About half of what’s been released. Yeah, there are some introspective moments — if I made it seem as if things never diverges from being completely carnivalesque, it wasn’t my intention — but the attempts at a serious atmosphere dissolves as soon as the humor kicks up again so I just can’t view these scenes too seriously. They seem so fleeting, as if Ko (or Riku) is desperate to retain his sanity, his grounding in relation to the other characters. The irony here is that everyone else is normal in this particular world and he’s the weird one. As a result, what we laugh at should really be considered normal while the introspection bracketing each episode is really the joke.
I thought you had better taste. And sense of humor.
I’m not a big fan of the brooding morose guy/magical pixie girl combo myself. For one, both character types are a bit unrealistic.
Most people aren’t constantly negative (the brooding morose guy) or impeccably upbeat and positive (the magical pixie girl).
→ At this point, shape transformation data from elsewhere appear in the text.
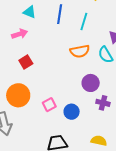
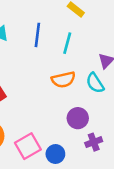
purple cross: (103, 103) -> (94, 142), turned -32
pink square: (49, 105) -> (28, 146), size x1.5

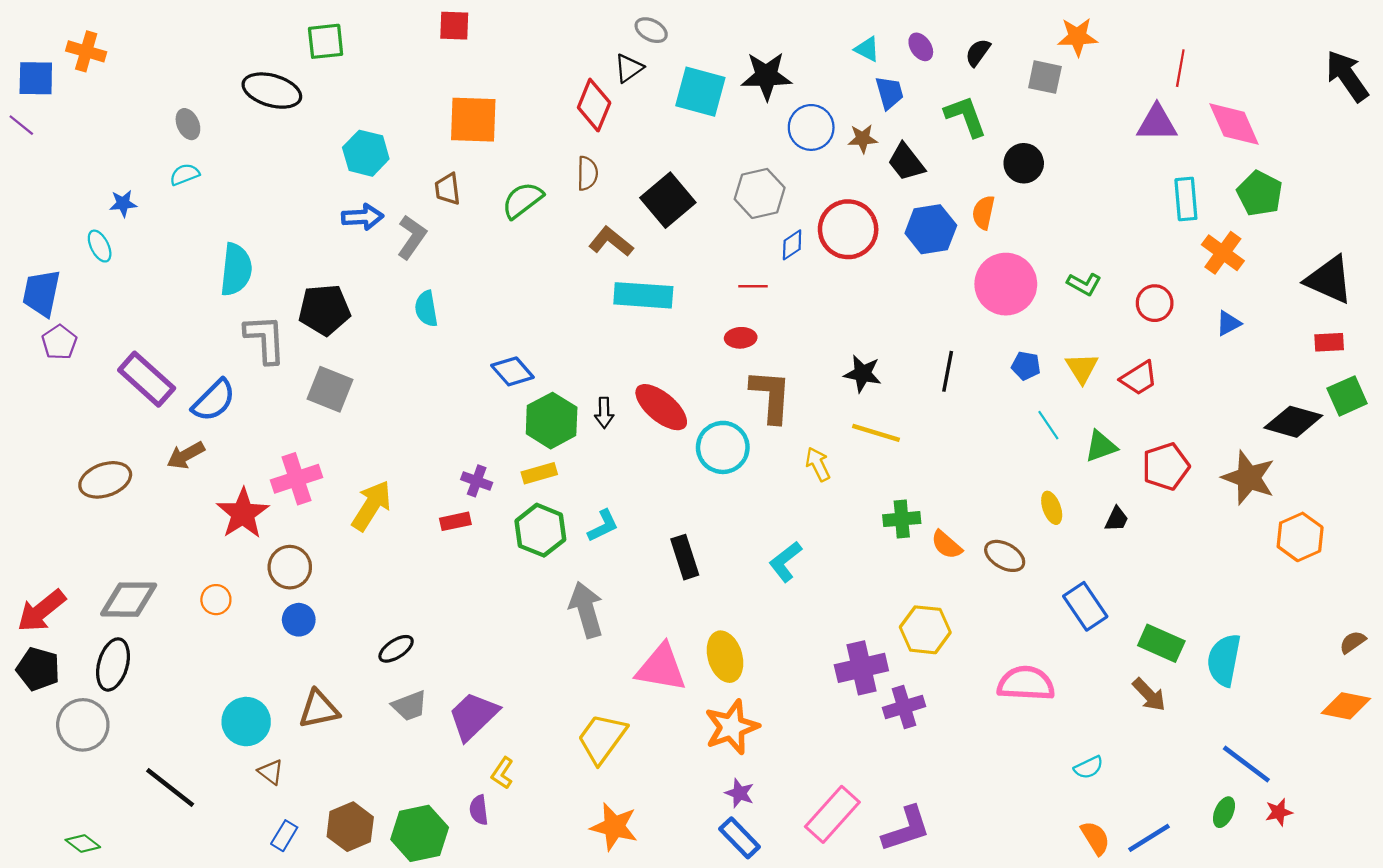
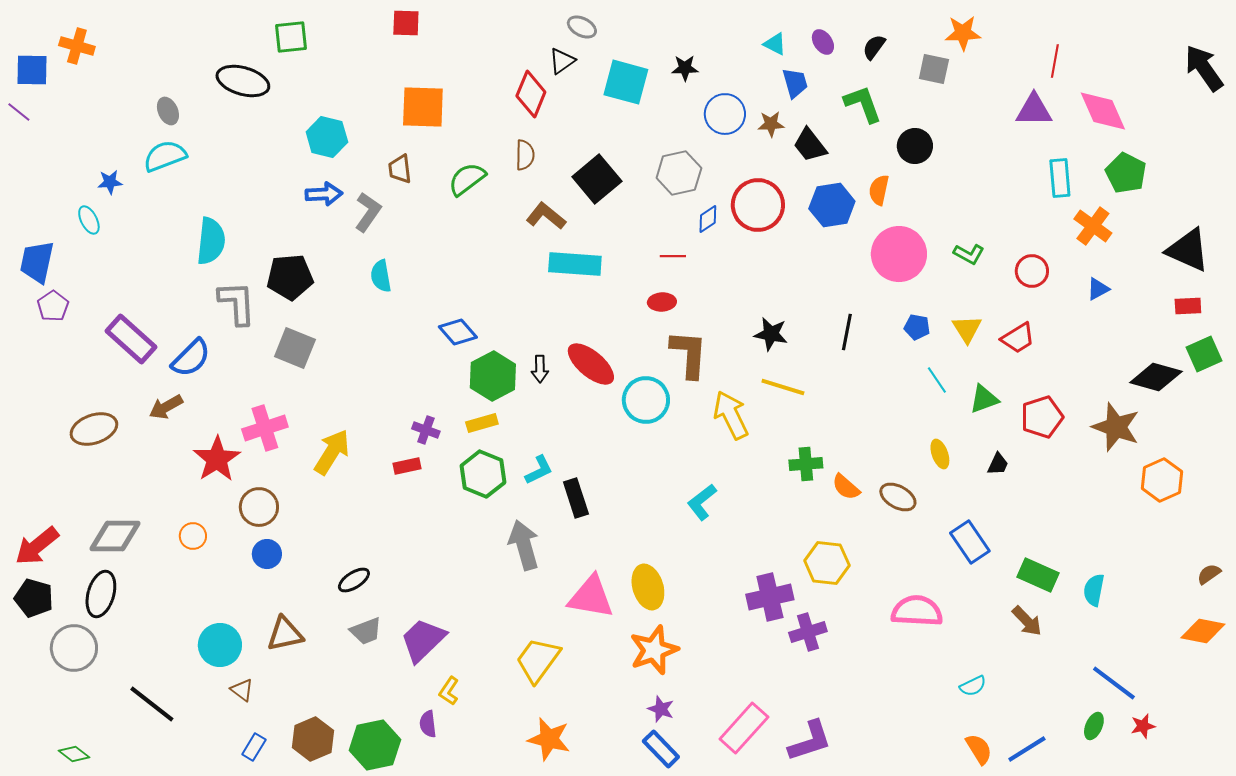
black star: (766, 76) -> (685, 68), size x0.6
cyan semicircle: (185, 174) -> (165, 156), size x1.6
yellow arrow: (818, 464) -> (731, 415), size x1.6
black rectangle: (685, 557) -> (576, 498), moved
cyan semicircle: (1224, 660) -> (1094, 590), size x0.7

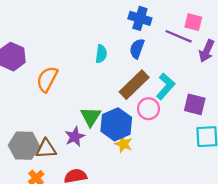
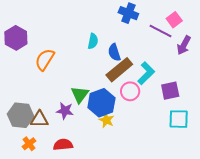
pink square: (193, 22) -> (174, 20), turned 35
blue semicircle: (137, 49) -> (114, 52), moved, turned -42
purple square: (195, 104) -> (170, 91), turned -30
purple star: (75, 137) -> (65, 111), turned 30

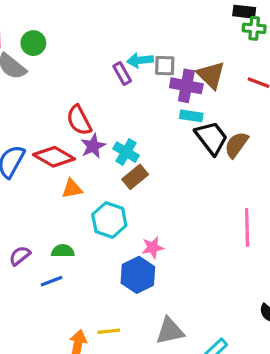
Secondly, and as you rightly point out, even if we accept these two character types as realistic they still don’t make a good match. I personally think that there’s a lot more truth to “Birds of a feather flock together” then “Opposites attract”. I think that we tend to like potential mates with skills that are different and complimentary to our own, but with similar personalities and interests.
Finally, brooding morose guy/magical pixie girl is simply overdone. It’s almost like the inversion of the guy with the heart of gold/tsundere… and about as common too.
Oh, there are quite a few people out there who come quite close to being an eternally brooding morose guy. It becomes even sadder when they play it off for laughs half the time, then immediately switch to all-out guilt trip when convenient. It’s unfortunate that most of these guys lack the perspective to see that most of their troubles wouldn’t even compare to the predicaments of Darfur orphans.
One of the things I liked about how Kafka was portrayed in Sayonara Zetsubou-sensei is that she was the magical pixie girl taken to an extreme, as probably best demonstrated by the very first episode when she first encounters Itoshiki – hanging from a tree. The absurdity of it was fairly refreshing, since we’re never supposed to expect her to develop into a full-fledged character – after all, none of the characters on the show ever do/will.
Sayonara Zetsubou Sensei as a whole was a good subversion of many tropes. Itoshiki as the brooding male was equally ludicrous in his despair. I just couldn’t take three seasons of the same thing over and over as much I liked the concept of the anime.
In general, I just like that these tropes stay firmly tongue in cheek for the most part in anime. There are wish fulfillment shows, of course, but something about the medium makes it easier to remain surreal and fantastic. In Hollywood, on the other hand, I can’t help but wonder if these movies, Elizabethtown and Garden State in particular, actually take themselves seriously.
Based on my knowledge of Garden State and those involved with it and their comments on it, I’d say it took itself pretty damn seriously.
I think Sayonara Zetsubou Sensei is really something that you have to watch over a very long period of time. Otherwise, it does get very tiresome. And by long period of time, I’m thinking… three years-ish. If you’re watching an episode and feel bored and like you’ve seen it before, you have to take a six month break.
My problem with SZS went like this:
Three episodes in: wow, this is funny.
Six episodes in: Well, the luster has worn off a bit, but what else is there to watch.
Around the eighth or ninth episode: I think I’m gonna stop.
Now repeat that for season two. I didn’t even bother to watch season three. For a lot of Shaft shows, the novelty usually wears off about 2/3s of the way in.